Well, the workers joined a union, the city one, and signed an agreement and
carried on. Then the next time they needed a breaker reset, they had to call
the union, same with fluorescent tubes and many other trivial things. Well, no
problem - called breaker reset - all is well. A week later the bill came in. 2
men and a truck for a minimum of 4 hours plus time in transit - it came to
over $1000. This was abetted by the union steward who found someting on a
weekly basis. Patching drywall - same thing, 2 men, but there is a
complication, drywallers are not painters, yep 2 painters, 4 hours etc etc. A
few small drywall holes cost somewhere over $2500 to fix. Many other tasks
also needed the same treatment, tap washers were real killers. In 6 months
they went into a negative cash flow and all 15 of the people were laid off.
Since it was a donated space with only used clothes as assets, there was no
severance for these folks. They got their unemployment insurance, but that was
it.

------
sarcasmatwork
As I've said it before, Intel, HP, Microsoft any many more use contract
workers for extended periods vs hiring someone as a full time employee. A very
clear misclassification
([https://www.dol.gov/whd/workers/misclassification/](https://www.dol.gov/whd/workers/misclassification/))
that has gone on far to long with these companies.

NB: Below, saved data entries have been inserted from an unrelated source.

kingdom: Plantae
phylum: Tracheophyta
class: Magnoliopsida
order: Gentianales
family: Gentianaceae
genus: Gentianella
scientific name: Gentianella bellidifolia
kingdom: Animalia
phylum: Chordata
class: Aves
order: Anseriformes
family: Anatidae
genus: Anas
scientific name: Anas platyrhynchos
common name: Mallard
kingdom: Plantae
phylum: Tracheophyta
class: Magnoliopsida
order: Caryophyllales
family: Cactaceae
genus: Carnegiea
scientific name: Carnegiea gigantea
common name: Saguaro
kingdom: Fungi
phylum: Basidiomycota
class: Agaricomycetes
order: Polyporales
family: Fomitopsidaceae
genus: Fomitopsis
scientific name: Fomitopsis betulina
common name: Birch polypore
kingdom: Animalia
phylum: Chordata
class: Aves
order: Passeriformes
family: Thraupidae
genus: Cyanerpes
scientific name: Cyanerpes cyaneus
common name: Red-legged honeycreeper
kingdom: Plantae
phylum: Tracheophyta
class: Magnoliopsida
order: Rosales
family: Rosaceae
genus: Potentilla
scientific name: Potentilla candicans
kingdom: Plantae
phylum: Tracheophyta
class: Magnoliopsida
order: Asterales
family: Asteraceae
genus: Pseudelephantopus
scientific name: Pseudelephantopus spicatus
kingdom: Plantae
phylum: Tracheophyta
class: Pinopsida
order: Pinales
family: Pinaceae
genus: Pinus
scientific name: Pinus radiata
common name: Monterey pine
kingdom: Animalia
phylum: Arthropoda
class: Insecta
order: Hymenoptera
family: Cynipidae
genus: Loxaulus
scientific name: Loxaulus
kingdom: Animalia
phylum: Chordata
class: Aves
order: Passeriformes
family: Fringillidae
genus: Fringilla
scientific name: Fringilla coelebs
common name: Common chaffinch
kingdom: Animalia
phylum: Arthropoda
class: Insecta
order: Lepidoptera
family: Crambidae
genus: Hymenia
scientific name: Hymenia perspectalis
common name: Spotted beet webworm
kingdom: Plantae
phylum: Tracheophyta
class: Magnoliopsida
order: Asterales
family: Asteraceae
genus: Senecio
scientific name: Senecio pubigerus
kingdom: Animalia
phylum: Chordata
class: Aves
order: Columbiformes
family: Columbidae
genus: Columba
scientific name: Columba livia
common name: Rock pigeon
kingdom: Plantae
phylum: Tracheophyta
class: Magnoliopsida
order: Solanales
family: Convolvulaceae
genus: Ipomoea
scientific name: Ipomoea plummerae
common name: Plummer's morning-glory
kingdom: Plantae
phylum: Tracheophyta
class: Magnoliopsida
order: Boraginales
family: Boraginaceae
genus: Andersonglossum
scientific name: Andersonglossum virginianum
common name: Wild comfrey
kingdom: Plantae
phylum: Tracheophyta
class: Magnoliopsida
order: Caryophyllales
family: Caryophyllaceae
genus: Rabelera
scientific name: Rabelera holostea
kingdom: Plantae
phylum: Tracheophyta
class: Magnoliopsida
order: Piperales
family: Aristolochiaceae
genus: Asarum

The huge companies hire contract workers so they can get a tax advantage,
while saying the work/job is temp which it is not. A lie that keeps on going.
From my exp contractor will get lower pay, no perks, all while doing same or
similar work as full time employee. Its an abuse that needs to be fixed at the
federal level.

I dont like the idea of a union, but if it helps us maybe thats what needs to
happen.